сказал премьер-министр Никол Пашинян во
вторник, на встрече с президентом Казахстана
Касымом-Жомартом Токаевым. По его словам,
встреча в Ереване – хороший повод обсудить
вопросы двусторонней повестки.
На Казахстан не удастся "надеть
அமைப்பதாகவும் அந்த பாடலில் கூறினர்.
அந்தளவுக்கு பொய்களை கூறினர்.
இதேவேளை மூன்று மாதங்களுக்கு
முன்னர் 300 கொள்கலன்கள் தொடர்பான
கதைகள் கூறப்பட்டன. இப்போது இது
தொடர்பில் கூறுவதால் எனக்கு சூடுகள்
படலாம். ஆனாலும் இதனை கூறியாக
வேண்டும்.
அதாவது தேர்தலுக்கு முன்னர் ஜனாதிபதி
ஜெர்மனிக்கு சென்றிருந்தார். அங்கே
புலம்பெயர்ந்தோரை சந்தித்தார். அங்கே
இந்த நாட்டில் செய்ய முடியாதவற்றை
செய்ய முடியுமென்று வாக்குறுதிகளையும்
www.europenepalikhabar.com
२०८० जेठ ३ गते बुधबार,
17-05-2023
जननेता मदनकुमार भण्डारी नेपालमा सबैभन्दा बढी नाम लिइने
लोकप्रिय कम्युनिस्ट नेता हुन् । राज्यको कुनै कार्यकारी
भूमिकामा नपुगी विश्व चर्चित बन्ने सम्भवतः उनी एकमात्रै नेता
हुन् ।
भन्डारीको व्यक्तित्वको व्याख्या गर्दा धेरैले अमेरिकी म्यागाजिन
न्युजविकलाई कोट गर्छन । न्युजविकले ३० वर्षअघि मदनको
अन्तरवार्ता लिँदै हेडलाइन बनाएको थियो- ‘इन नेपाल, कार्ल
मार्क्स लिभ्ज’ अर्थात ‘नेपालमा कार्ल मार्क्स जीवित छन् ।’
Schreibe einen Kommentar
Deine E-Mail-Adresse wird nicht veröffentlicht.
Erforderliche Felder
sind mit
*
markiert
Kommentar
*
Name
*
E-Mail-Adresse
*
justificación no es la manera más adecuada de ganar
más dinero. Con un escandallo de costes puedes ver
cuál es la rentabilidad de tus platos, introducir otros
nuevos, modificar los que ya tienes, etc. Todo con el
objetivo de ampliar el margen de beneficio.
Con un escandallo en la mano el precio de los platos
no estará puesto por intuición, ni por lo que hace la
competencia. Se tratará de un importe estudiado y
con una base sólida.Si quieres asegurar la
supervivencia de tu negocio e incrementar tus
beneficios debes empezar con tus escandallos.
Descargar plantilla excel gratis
==
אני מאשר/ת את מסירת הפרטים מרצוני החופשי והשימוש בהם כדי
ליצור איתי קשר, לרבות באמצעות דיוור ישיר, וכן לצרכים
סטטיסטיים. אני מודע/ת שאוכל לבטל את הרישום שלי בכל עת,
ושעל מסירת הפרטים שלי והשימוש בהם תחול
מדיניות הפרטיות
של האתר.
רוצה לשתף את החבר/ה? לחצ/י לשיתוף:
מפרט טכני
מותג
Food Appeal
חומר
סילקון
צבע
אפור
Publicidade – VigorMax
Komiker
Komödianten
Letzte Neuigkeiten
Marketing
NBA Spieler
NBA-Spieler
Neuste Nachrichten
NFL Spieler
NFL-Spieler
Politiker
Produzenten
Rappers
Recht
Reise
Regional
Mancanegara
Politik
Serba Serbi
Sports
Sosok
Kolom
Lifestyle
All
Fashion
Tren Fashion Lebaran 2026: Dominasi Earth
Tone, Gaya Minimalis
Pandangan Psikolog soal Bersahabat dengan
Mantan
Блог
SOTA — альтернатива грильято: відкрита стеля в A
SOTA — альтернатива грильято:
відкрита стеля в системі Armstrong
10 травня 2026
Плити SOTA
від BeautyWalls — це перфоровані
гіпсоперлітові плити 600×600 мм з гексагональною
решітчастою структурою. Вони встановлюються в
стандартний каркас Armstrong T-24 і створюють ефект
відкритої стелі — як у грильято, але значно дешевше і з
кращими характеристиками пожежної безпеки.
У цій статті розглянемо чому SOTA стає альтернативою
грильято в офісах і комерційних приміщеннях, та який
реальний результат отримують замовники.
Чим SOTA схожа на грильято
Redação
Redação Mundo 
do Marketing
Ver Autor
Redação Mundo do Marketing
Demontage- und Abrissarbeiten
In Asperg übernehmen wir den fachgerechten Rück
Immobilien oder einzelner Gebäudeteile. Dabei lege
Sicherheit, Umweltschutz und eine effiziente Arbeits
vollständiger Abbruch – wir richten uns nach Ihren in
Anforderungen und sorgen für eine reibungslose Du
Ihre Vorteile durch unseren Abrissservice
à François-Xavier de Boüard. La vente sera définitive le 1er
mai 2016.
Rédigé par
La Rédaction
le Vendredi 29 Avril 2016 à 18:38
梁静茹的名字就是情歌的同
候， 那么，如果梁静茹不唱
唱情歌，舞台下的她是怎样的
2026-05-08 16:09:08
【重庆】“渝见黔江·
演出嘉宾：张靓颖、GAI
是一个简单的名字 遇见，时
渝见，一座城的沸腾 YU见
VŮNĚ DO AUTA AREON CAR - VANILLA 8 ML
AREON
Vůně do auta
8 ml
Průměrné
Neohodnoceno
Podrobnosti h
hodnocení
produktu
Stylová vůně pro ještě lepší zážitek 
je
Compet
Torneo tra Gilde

ACTIVITY — Rewrite the lines from the one with "сказал премьер-министр Никол Пашинян во" up to and including the one with "Descargar plantilla excel gratis", replacing "Kommentar" with "Beitrag" and leaving everything else unchanged.

FINAL ANSWER —
сказал премьер-министр Никол Пашинян во
вторник, на встрече с президентом Казахстана
Касымом-Жомартом Токаевым. По его словам,
встреча в Ереване – хороший повод обсудить
вопросы двусторонней повестки.
На Казахстан не удастся "надеть
அமைப்பதாகவும் அந்த பாடலில் கூறினர்.
அந்தளவுக்கு பொய்களை கூறினர்.
இதேவேளை மூன்று மாதங்களுக்கு
முன்னர் 300 கொள்கலன்கள் தொடர்பான
கதைகள் கூறப்பட்டன. இப்போது இது
தொடர்பில் கூறுவதால் எனக்கு சூடுகள்
படலாம். ஆனாலும் இதனை கூறியாக
வேண்டும்.
அதாவது தேர்தலுக்கு முன்னர் ஜனாதிபதி
ஜெர்மனிக்கு சென்றிருந்தார். அங்கே
புலம்பெயர்ந்தோரை சந்தித்தார். அங்கே
இந்த நாட்டில் செய்ய முடியாதவற்றை
செய்ய முடியுமென்று வாக்குறுதிகளையும்
www.europenepalikhabar.com
२०८० जेठ ३ गते बुधबार,
17-05-2023
जननेता मदनकुमार भण्डारी नेपालमा सबैभन्दा बढी नाम लिइने
लोकप्रिय कम्युनिस्ट नेता हुन् । राज्यको कुनै कार्यकारी
भूमिकामा नपुगी विश्व चर्चित बन्ने सम्भवतः उनी एकमात्रै नेता
हुन् ।
भन्डारीको व्यक्तित्वको व्याख्या गर्दा धेरैले अमेरिकी म्यागाजिन
न्युजविकलाई कोट गर्छन । न्युजविकले ३० वर्षअघि मदनको
अन्तरवार्ता लिँदै हेडलाइन बनाएको थियो- ‘इन नेपाल, कार्ल
मार्क्स लिभ्ज’ अर्थात ‘नेपालमा कार्ल मार्क्स जीवित छन् ।’
Schreibe einen Beitrag
Deine E-Mail-Adresse wird nicht veröffentlicht.
Erforderliche Felder
sind mit
*
markiert
Beitrag
*
Name
*
E-Mail-Adresse
*
justificación no es la manera más adecuada de ganar
más dinero. Con un escandallo de costes puedes ver
cuál es la rentabilidad de tus platos, introducir otros
nuevos, modificar los que ya tienes, etc. Todo con el
objetivo de ampliar el margen de beneficio.
Con un escandallo en la mano el precio de los platos
no estará puesto por intuición, ni por lo que hace la
competencia. Se tratará de un importe estudiado y
con una base sólida.Si quieres asegurar la
supervivencia de tu negocio e incrementar tus
beneficios debes empezar con tus escandallos.
Descargar plantilla excel gratis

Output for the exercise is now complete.